##### Entries

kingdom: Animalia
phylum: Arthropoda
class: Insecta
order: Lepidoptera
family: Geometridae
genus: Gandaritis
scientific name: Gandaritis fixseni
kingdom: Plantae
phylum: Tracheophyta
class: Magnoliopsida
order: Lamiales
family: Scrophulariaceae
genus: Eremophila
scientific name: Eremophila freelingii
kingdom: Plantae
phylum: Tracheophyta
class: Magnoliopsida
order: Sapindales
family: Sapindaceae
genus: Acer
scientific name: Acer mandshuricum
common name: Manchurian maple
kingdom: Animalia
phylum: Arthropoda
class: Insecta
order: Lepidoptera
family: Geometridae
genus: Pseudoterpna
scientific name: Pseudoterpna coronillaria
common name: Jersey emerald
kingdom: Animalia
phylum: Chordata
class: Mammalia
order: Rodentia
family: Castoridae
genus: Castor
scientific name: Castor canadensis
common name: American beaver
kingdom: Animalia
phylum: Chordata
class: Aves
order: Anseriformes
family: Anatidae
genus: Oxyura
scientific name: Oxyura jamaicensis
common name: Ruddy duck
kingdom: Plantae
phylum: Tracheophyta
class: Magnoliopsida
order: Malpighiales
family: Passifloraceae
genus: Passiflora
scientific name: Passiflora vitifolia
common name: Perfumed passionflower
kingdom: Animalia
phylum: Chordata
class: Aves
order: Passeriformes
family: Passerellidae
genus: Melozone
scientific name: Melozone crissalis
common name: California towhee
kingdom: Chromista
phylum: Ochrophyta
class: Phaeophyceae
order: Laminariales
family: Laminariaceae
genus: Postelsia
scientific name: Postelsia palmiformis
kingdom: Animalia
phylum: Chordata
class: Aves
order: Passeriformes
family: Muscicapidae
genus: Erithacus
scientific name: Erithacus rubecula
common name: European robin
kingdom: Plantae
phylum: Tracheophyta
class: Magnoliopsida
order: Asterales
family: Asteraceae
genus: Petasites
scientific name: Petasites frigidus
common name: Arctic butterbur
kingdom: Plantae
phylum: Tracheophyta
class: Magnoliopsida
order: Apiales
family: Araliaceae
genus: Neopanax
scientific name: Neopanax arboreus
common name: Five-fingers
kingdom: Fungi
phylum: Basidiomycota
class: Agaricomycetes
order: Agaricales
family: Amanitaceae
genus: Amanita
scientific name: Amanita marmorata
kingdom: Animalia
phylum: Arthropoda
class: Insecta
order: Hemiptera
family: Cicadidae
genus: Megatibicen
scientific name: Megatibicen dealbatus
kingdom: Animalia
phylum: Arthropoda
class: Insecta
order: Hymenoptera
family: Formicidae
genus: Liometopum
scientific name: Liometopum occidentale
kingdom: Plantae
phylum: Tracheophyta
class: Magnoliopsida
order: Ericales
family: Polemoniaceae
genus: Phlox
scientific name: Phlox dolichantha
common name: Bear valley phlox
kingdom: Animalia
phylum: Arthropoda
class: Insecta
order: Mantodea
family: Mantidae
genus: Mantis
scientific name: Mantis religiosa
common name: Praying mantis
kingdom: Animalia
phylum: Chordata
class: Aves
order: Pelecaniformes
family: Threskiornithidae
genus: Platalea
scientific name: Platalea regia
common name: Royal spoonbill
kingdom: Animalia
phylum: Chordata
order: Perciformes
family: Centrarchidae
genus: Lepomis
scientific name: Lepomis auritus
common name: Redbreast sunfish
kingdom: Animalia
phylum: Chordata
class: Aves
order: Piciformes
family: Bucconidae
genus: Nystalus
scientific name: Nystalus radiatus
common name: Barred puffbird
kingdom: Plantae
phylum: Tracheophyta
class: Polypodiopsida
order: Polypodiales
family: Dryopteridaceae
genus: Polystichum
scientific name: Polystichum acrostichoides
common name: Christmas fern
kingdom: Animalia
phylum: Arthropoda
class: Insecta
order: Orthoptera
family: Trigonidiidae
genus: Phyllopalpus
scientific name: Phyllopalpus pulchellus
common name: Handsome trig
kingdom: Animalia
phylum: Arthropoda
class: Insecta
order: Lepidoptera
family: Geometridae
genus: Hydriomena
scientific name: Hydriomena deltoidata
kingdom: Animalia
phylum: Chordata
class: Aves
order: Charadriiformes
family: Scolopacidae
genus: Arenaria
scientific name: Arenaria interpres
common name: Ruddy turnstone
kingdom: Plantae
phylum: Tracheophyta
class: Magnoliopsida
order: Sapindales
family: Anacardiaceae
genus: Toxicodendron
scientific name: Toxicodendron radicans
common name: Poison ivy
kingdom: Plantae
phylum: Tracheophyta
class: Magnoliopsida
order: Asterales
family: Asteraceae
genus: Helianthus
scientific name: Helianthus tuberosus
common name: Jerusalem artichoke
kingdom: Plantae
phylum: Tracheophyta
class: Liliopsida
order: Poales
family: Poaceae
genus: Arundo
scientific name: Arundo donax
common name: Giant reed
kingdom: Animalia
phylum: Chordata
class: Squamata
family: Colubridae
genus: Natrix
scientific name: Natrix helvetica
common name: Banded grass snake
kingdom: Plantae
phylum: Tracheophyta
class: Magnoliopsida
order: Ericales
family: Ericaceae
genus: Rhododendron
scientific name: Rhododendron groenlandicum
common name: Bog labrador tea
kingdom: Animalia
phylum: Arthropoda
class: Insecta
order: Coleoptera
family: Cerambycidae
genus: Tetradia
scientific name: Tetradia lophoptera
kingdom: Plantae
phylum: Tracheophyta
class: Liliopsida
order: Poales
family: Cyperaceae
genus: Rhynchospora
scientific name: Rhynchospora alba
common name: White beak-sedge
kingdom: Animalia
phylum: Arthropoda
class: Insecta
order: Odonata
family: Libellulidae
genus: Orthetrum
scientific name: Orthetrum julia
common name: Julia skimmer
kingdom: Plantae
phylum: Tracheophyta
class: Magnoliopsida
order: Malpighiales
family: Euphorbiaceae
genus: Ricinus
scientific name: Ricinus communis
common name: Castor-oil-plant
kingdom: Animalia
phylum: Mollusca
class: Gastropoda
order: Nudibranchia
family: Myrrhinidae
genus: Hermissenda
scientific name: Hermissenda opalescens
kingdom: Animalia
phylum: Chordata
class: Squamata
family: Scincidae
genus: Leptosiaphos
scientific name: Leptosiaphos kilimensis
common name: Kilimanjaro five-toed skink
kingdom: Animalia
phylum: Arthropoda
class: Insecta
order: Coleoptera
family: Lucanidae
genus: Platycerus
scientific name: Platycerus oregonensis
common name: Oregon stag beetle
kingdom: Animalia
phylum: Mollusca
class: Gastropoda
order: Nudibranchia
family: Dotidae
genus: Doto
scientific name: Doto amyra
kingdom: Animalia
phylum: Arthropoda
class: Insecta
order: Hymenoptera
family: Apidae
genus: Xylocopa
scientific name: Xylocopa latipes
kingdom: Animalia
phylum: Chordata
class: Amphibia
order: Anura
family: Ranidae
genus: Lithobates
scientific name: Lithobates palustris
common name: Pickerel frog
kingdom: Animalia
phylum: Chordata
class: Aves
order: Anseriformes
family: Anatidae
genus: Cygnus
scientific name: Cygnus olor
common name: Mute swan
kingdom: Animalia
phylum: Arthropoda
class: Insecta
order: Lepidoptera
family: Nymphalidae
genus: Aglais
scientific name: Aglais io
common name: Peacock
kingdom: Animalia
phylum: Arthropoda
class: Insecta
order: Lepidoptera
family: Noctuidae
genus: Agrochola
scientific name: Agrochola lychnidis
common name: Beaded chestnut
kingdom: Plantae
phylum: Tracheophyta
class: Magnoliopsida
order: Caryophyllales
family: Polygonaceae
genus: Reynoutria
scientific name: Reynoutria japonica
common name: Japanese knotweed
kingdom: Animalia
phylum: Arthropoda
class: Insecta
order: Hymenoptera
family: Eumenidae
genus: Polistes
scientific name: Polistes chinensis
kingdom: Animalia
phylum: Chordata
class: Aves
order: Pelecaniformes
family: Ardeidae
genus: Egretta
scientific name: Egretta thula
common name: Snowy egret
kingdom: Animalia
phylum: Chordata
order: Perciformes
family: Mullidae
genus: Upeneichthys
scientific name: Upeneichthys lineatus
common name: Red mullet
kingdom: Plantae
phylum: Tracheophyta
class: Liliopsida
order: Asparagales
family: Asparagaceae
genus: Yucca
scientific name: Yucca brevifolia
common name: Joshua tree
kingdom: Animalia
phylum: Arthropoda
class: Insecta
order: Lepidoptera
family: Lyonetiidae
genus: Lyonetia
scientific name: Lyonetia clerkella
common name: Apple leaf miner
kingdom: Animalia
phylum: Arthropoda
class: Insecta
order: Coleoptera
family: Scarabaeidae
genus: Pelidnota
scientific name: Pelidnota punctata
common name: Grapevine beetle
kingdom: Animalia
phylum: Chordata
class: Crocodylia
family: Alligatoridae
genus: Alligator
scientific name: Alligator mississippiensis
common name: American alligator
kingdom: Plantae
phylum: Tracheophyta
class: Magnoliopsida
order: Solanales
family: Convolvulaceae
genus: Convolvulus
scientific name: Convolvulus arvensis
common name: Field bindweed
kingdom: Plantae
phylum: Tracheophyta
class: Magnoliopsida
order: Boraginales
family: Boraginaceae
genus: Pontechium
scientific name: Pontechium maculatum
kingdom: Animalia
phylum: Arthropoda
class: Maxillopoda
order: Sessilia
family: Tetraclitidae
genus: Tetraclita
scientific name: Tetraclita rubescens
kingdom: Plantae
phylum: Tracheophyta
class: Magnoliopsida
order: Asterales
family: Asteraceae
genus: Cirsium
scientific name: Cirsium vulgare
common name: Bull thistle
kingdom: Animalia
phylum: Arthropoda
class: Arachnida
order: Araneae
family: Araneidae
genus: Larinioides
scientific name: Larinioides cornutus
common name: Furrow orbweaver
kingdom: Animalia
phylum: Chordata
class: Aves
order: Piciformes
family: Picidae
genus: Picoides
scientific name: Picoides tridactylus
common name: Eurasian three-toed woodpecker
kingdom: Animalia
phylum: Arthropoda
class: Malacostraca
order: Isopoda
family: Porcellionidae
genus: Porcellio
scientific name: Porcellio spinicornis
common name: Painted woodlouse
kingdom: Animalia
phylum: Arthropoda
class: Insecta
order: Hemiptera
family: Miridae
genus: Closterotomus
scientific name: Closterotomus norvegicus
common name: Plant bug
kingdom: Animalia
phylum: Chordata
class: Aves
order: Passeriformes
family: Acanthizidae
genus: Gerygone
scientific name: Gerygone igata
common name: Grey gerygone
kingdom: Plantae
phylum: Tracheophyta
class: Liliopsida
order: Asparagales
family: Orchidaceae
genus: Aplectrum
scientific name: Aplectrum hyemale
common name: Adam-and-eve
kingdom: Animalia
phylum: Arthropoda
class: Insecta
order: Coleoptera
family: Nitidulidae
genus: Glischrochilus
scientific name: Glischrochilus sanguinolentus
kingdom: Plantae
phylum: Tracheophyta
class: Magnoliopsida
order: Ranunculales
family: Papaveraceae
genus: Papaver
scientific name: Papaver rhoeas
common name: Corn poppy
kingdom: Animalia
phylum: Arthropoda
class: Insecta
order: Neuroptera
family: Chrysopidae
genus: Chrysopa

##########

■ Written exercise ■
Copy out the lines of the material word for word, beginning at the line that contains "phylum: Ochrophyta" and ending after the line that contains "scientific name: Neopanax arboreus".

■ The output ■
phylum: Ochrophyta
class: Phaeophyceae
order: Laminariales
family: Laminariaceae
genus: Postelsia
scientific name: Postelsia palmiformis
kingdom: Animalia
phylum: Chordata
class: Aves
order: Passeriformes
family: Muscicapidae
genus: Erithacus
scientific name: Erithacus rubecula
common name: European robin
kingdom: Plantae
phylum: Tracheophyta
class: Magnoliopsida
order: Asterales
family: Asteraceae
genus: Petasites
scientific name: Petasites frigidus
common name: Arctic butterbur
kingdom: Plantae
phylum: Tracheophyta
class: Magnoliopsida
order: Apiales
family: Araliaceae
genus: Neopanax
scientific name: Neopanax arboreus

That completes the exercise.